AIM OF THE EXERCISE — Word for word, restate the data that follows, omitting the images.

Records excerpted from a collection —
· · · ·

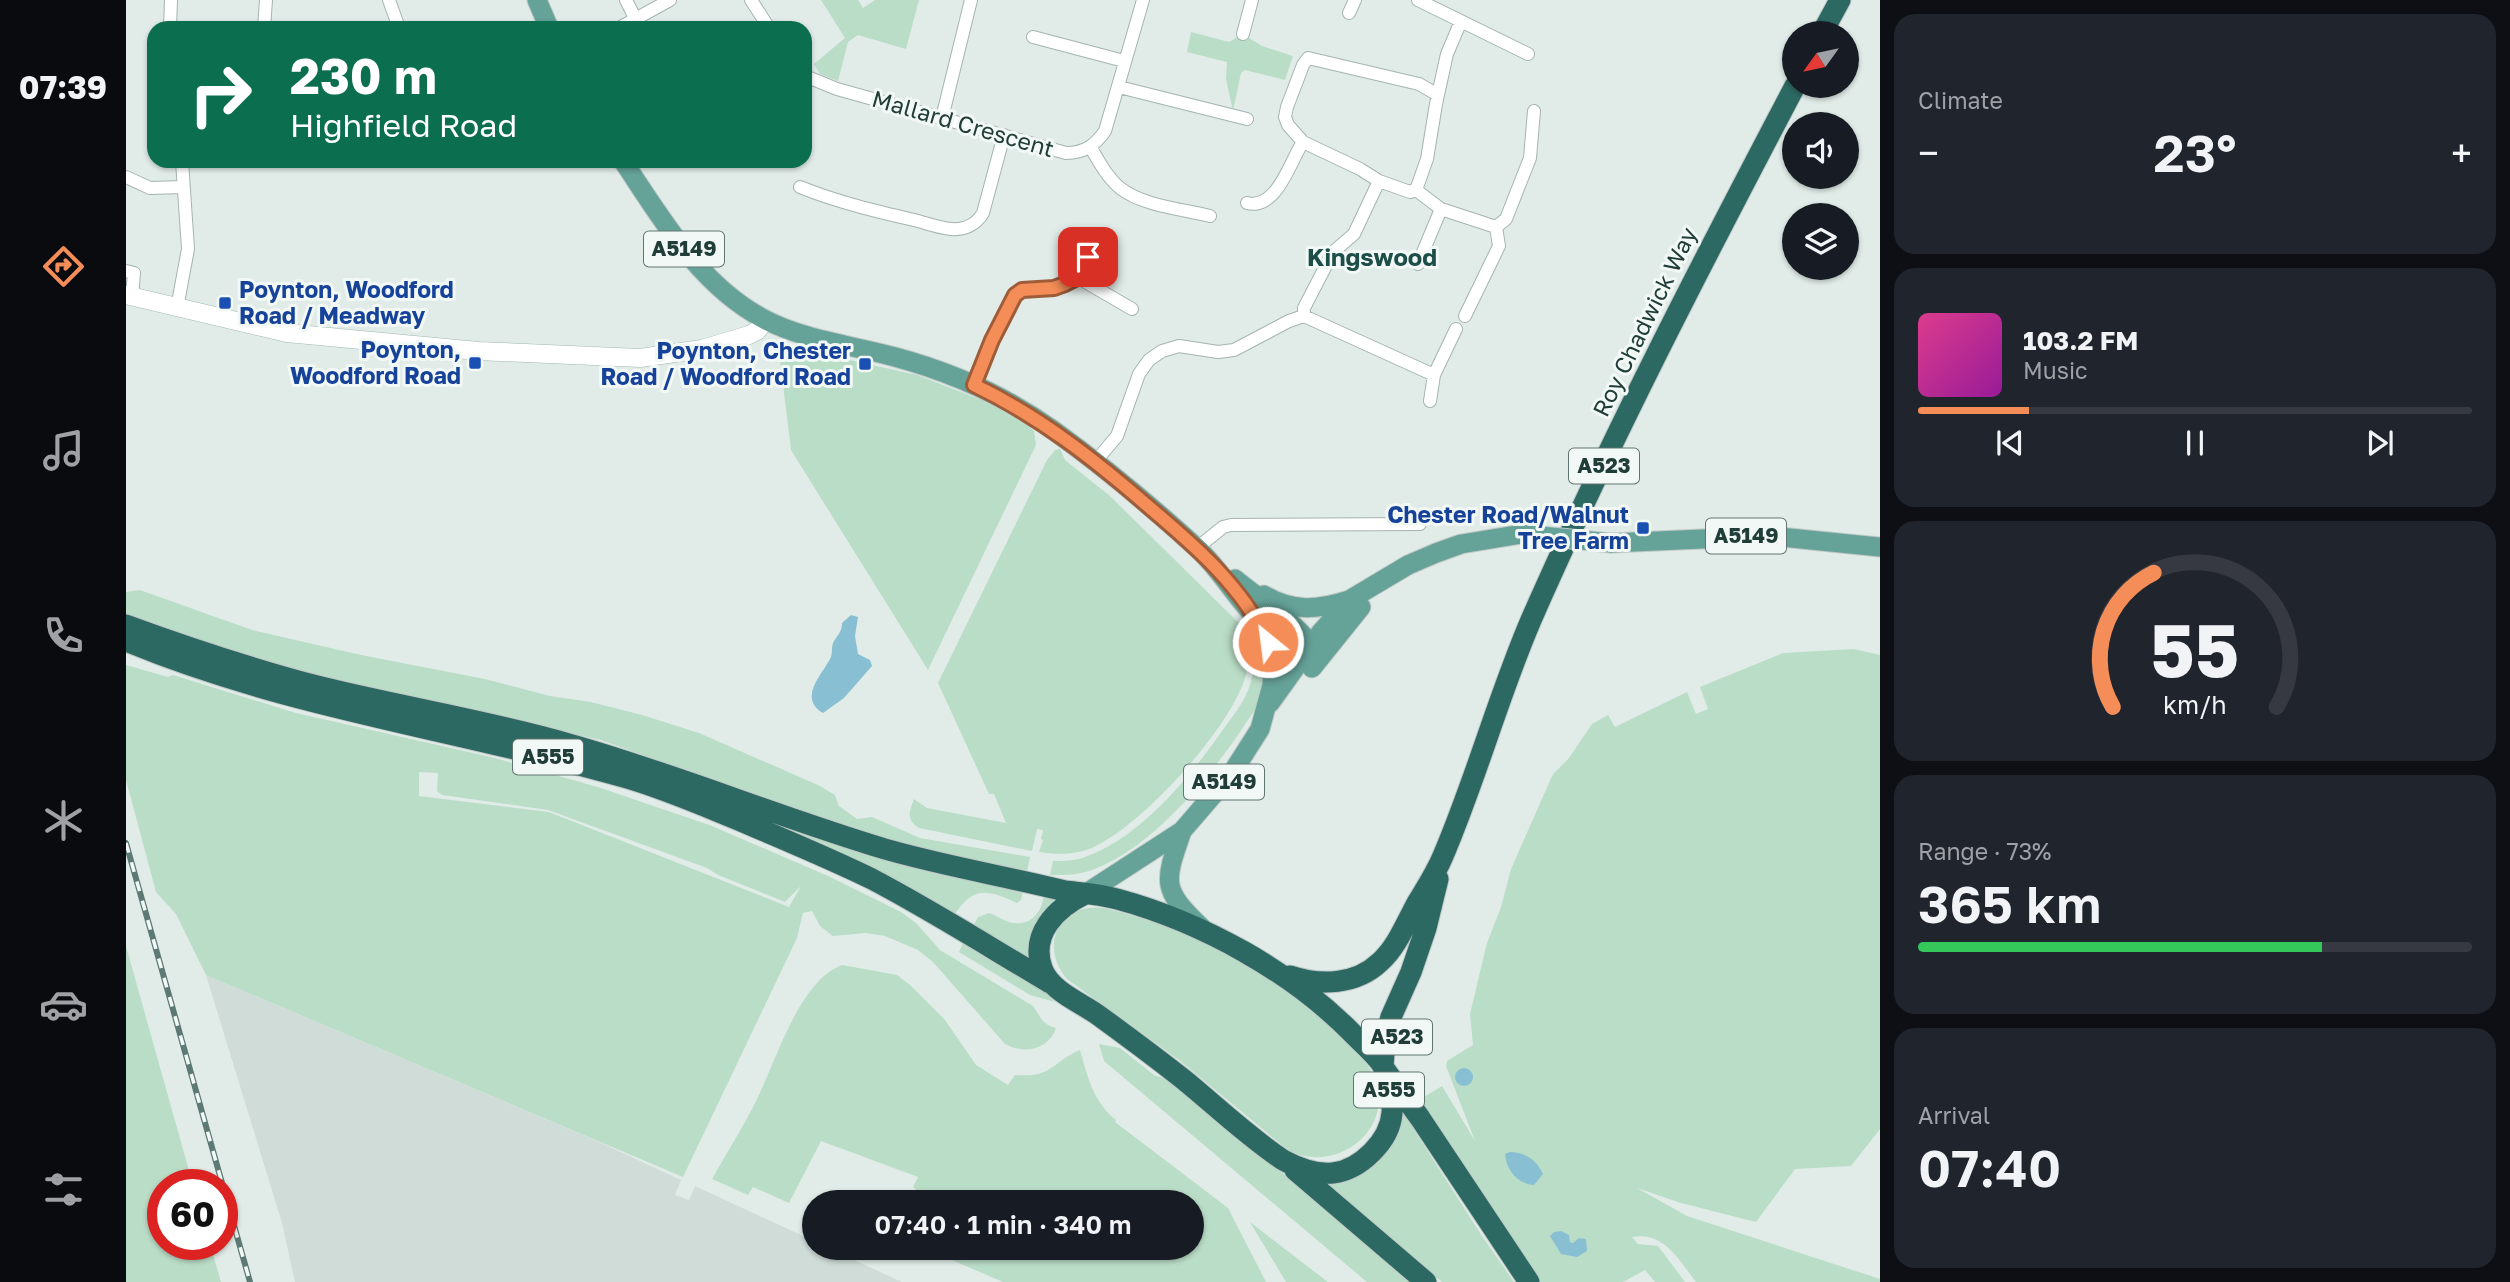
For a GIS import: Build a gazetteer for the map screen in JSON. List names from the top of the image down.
{
  "streets": {
    "highway": ["Roy Chadwick Way", "A523", "A555"],
    "main road": ["A5149"],
    "street": ["Mallard Crescent"]
  },
  "crossings": [
    ["A5149", "A555"],
    ["Roy Chadwick Way", "A555"]
  ],
  "districts": ["Kingswood"],
  "places": {
    "transit": [
      "Poynton, Woodford Road / Meadway",
      "Poynton, Woodford Road",
      "Poynton, Chester Road / Woodford Road",
      "Chester Road/Walnut Tree Farm"
    ]
  },
  "north": "bottom left",
  "page": {
    "tabs": "07:39",
    "tile": [
      "Climate",
      ["Range · 73%", "365 km"],
      ["Arrival", "07:40"]
    ],
    "turn": ["230 m", "Highfield Road"],
    "heat": ["−", "23°", "+"],
    "song": ["103.2 FM", "Music"],
    "limit": "60",
    "trip": "07:40 · 1 min · 340 m",
    "gauge": ["55", "km/h"]
  }
}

· · · ·

ANSWER FOR THE TASK —
For a GIS import: Build a gazetteer for the map screen in JSON. List names from the top of the image down.
{
  "streets": {
    "highway": ["Roy Chadwick Way", "A523", "A555"],
    "main road": ["A5149"],
    "street": ["Mallard Crescent"]
  },
  "crossings": [
    ["A5149", "A555"],
    ["Roy Chadwick Way", "A555"]
  ],
  "districts": ["Kingswood"],
  "places": {
    "transit": [
      "Poynton, Woodford Road / Meadway",
      "Poynton, Woodford Road",
      "Poynton, Chester Road / Woodford Road",
      "Chester Road/Walnut Tree Farm"
    ]
  },
  "north": "bottom left",
  "page": {
    "tabs": "07:39",
    "tile": [
      "Climate",
      ["Range · 73%", "365 km"],
      ["Arrival", "07:40"]
    ],
    "turn": ["230 m", "Highfield Road"],
    "heat": ["−", "23°", "+"],
    "song": ["103.2 FM", "Music"],
    "limit": "60",
    "trip": "07:40 · 1 min · 340 m",
    "gauge": ["55", "km/h"]
  }
}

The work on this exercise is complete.